Женщины были, как и говорил Рейнольдс, действительно приятные: старушка, крошечная и беззубая, напялившая на себя несколько свитеров, все повторяла, какой он un grand soldat, возводя глаза в изумлении от его роста, а молодая женщина бросилась угощать вином, еще не успел он снять шинель. Она была полненькая, проворная, явно спорая на любую работу и привыкшая содержать дом в чистоте. На стене висела отретушированная фотография мужа в военной форме, рядом другие семейные фотографии, на одной из них священник. Дети, две девочки пяти или шести лет, похоже близняшки, устроились на коленях у друзей Рейнольдса, которых Прентис знал только в лицо. Скоро они все сидели одной спокойной радостной компанией за большим столом и, хотя и говорили на разных языках, находили понимание в самом важном: что прекрасно сидеть холодной ночью в теплом доме, что вино — это хорошо, что Рузвельт, Черчилль и Сталин — хорошо, а Гитлер — настолько плохо, что говорить о нем нельзя иначе, как только морщась от отвращения, и что дома в Нью-Йорке невероятно высокие. Женщины все время смеялись, кивали и подливали вино, а каждый из мужчин старался показать, что лучше знает, как вести себя в приличном доме: напоминал другому, что нужно пользоваться пепельницей, не позволять себе выражаться, не важно, понимают их или нет, и сидеть на стульях прямо. Когда пришло время детям ложиться спать, мать велела им спеть солдатам американскую песенку, и те, хоть и смущались, с охотой повиновались. Держась за руки и стоя очень прямо посреди комнаты, они пели:
Путь далекий до Типперери,
Путь далекий домой…
[16]
Все громко захлопали, и ни у кого не хватило духу сказать, что песенка, вообще-то, не американская. Появилась еще бутылка вина, потом другая. Приходили друзья друзей Рейнольдса пропустить стаканчик и переночевать, пока народу в нижнем этаже не набилось столько, что Прентису негде было улечься, даже если бы и захотел. Когда он встал, благодаря хозяев и прощаясь, было уже сильно за полночь.
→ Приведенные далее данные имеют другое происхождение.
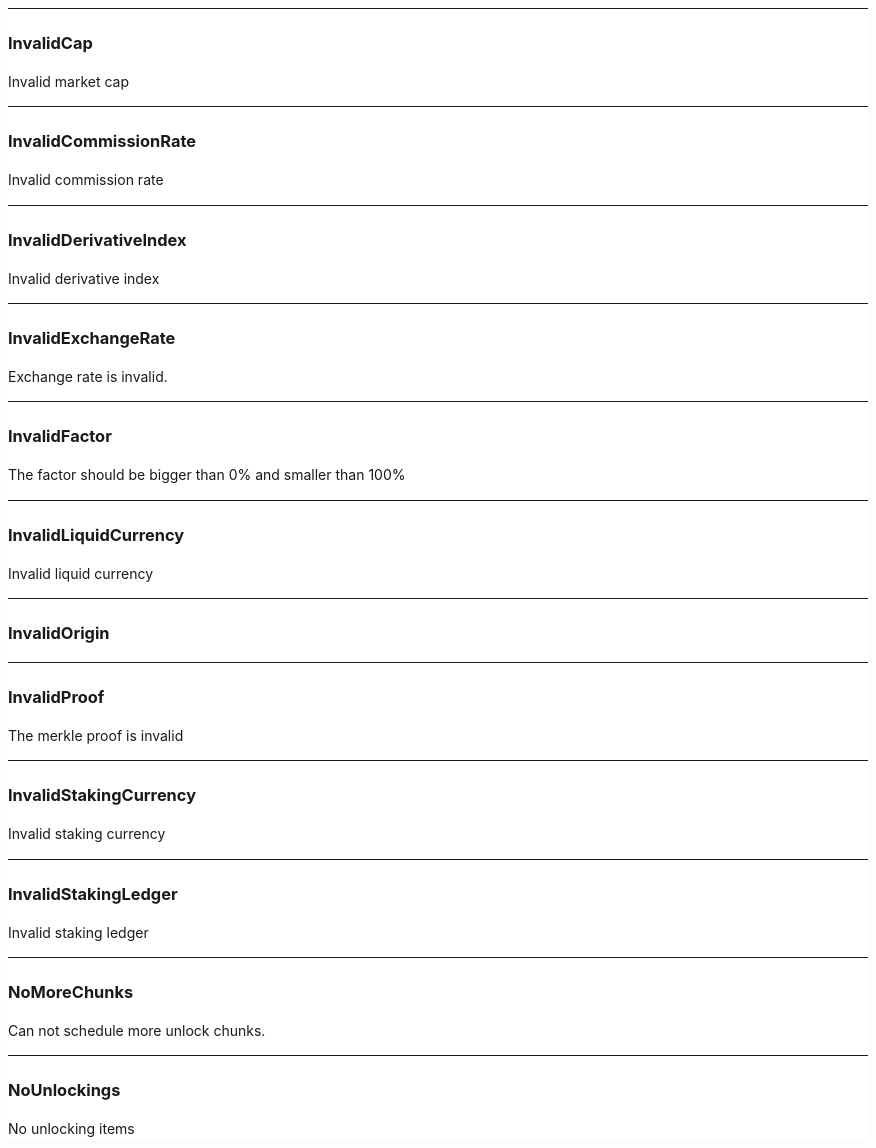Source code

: ---------
### InvalidCap
Invalid market cap

---------
### InvalidCommissionRate
Invalid commission rate

---------
### InvalidDerivativeIndex
Invalid derivative index

---------
### InvalidExchangeRate
Exchange rate is invalid.

---------
### InvalidFactor
The factor should be bigger than 0% and smaller than 100%

---------
### InvalidLiquidCurrency
Invalid liquid currency

---------
### InvalidOrigin

---------
### InvalidProof
The merkle proof is invalid

---------
### InvalidStakingCurrency
Invalid staking currency

---------
### InvalidStakingLedger
Invalid staking ledger

---------
### NoMoreChunks
Can not schedule more unlock chunks.

---------
### NoUnlockings
No unlocking items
Он вышел, откинув полог затемнения, и, как только оказался в холодной прихожей, закашлялся так, что не мог двинуться с места. Кашель бил не переставая; он согнулся в три погибели и привалился к стене. Во тьме перед глазами плясали крохотные бесцветные искры, и в какой-то момент сердце пронзила боль, как острый нож, — такая же, какую он почувствовал на биваке в Виргинии месяц назад и какую Квинт, по его признанию, испытывал тоже. Наконец приступ кончился, но только после того, как на звук кашля вышла молодая женщина и обняла его. Она что-то говорила по-французски, слишком быстро, но ему и не требовалось перевода, чтобы понять смысл ее слов: она никого не отпустит в такую ночь да с таким кашлем.